Guy Ritchie’s spy thriller is more talky than exciting. Although a writer’s film, the dialogue is only sporadically clever. And because of that, when the leads aren’t moving about to save the world but just talking, there’s a lull in the pacing.

Most of the lulls occur during hotel scenes that are, overall, not very funny. It’s different variations of the tired rough-sex-in-a-hotel-room variety. Hammer and Alicia Vikander, one of the couples, are just barely passable in the chemistry department, so I don’t quite buy their blossoming romance. Cavill and Elizabeth Debicki are better though.

As reluctant partners paired together to save the world from nuclear destruction, the chemistry between Cavill and Hammer is just ok. I think the problem is Hammer. His accent is the most distracting of the four leads.

Also distracting at times is Ritchie’s mimicking of Ang Lee’s multi-frame editing style from the “Hulk.” It didn’t work in Lee’s film, and it’s not much better in “U.N.C.L.E.” It’s just too difficult to focus your attention on so many frames simultaneously. The only time this technique works, from what I’ve seen so far, is in the “24” TV series; in that, the action from each frame gets the focus and the full screen, and all of those frames only come together at the end of the action from each frame.

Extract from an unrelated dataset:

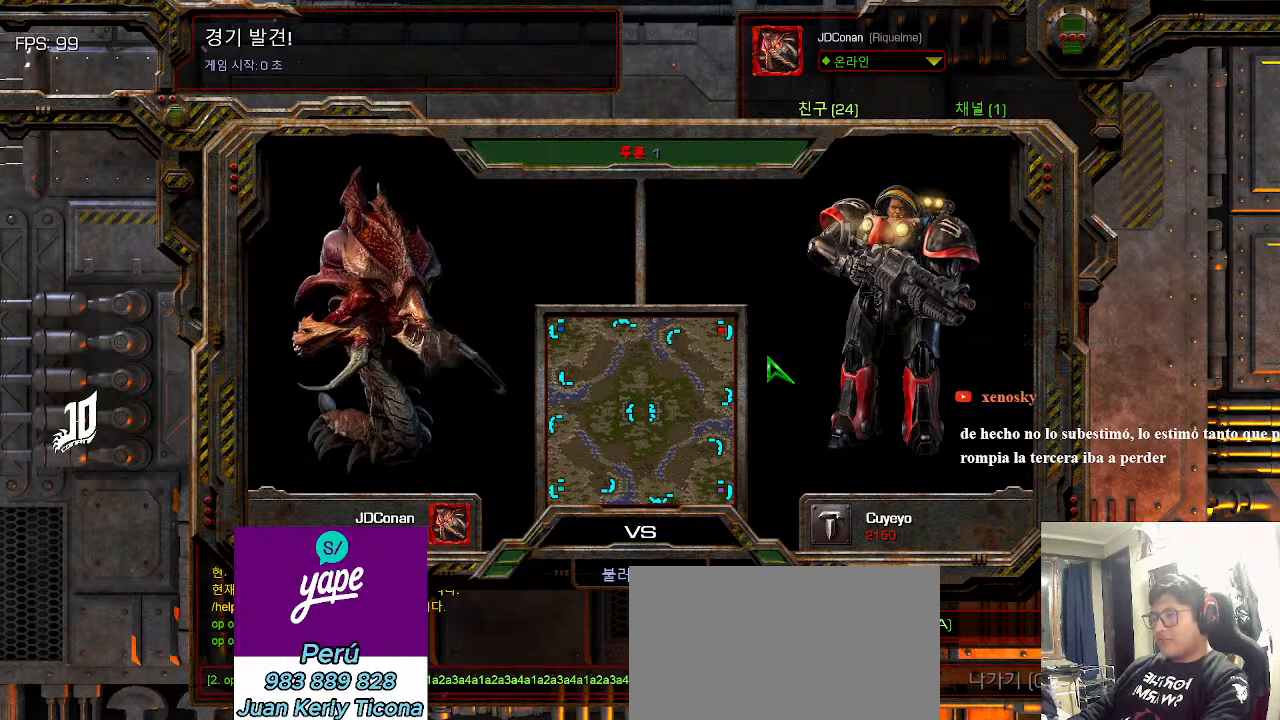
{"keys": [], "events": [[83, "alt_l", "down"], [116, "tab", "down"], [183, "alt_l", "up"], [216, "tab", "up"]]}
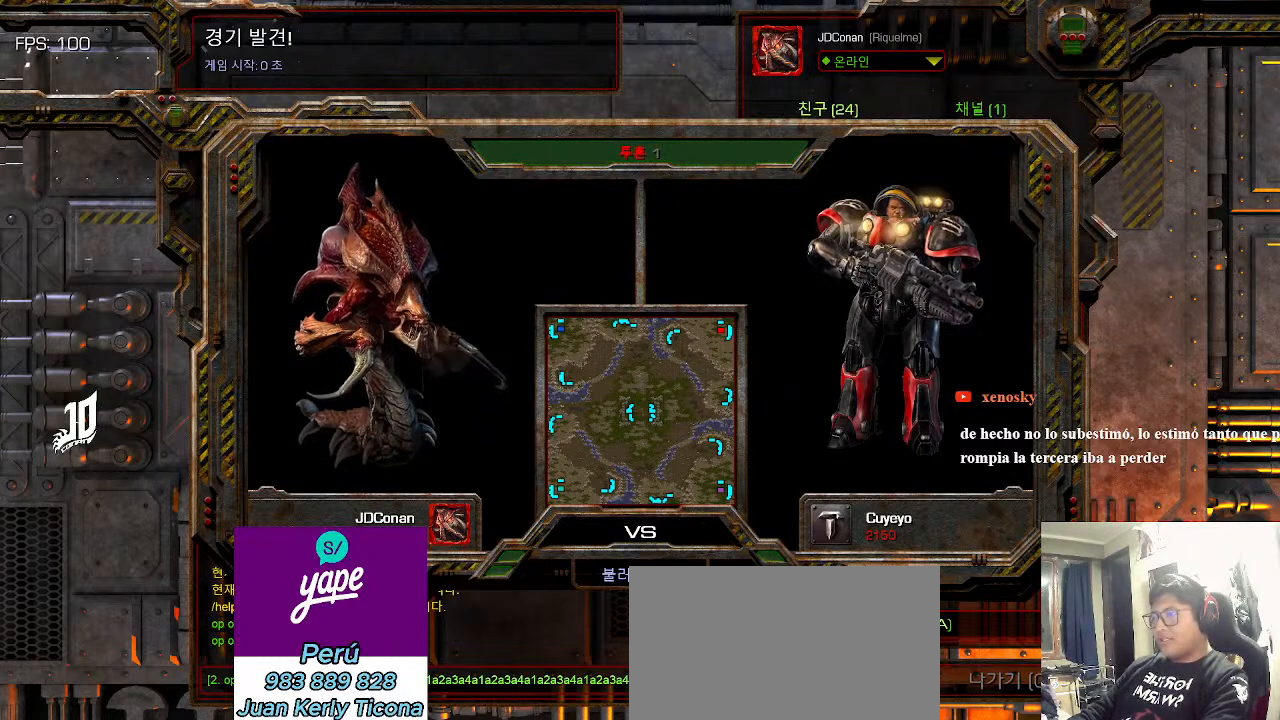
{"keys": [], "events": [[250, "alt_l", "down"], [283, "tab", "down"], [383, "alt_l", "up"], [433, "tab", "up"]]}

In the charisma department, neither Hammer nor Cavill oozes much of it. Hammer is supposed to be this Russian force of nature because of his height, but he’s more Andrei Kirilenko than Ivan Drago because of his lanky frame. Cavill is built like a tank, but has the face of Dave Franco.

On the positive side, the film has great music, generally good editing (except for the aforementioned multi-frame shots), sexy costumes, beautiful locations, and good-looking actors. It’s a well-packaged vehicle with an unreliable engine.

Demographically, the main competition for “The Man from U.N.C.L.E.” this weekend at the box office is “Mission: Impossible - Rogue Nation.” While the action sequences in “Rogue Nation” are consistently thrilling and creative, the bantor in “The Man from U.N.C.L.E.” is only sporadically funny and witty.

I’m with the 32% of critics who threw rotten tomatoes at the film; 68% of them enjoyed it, which is solid.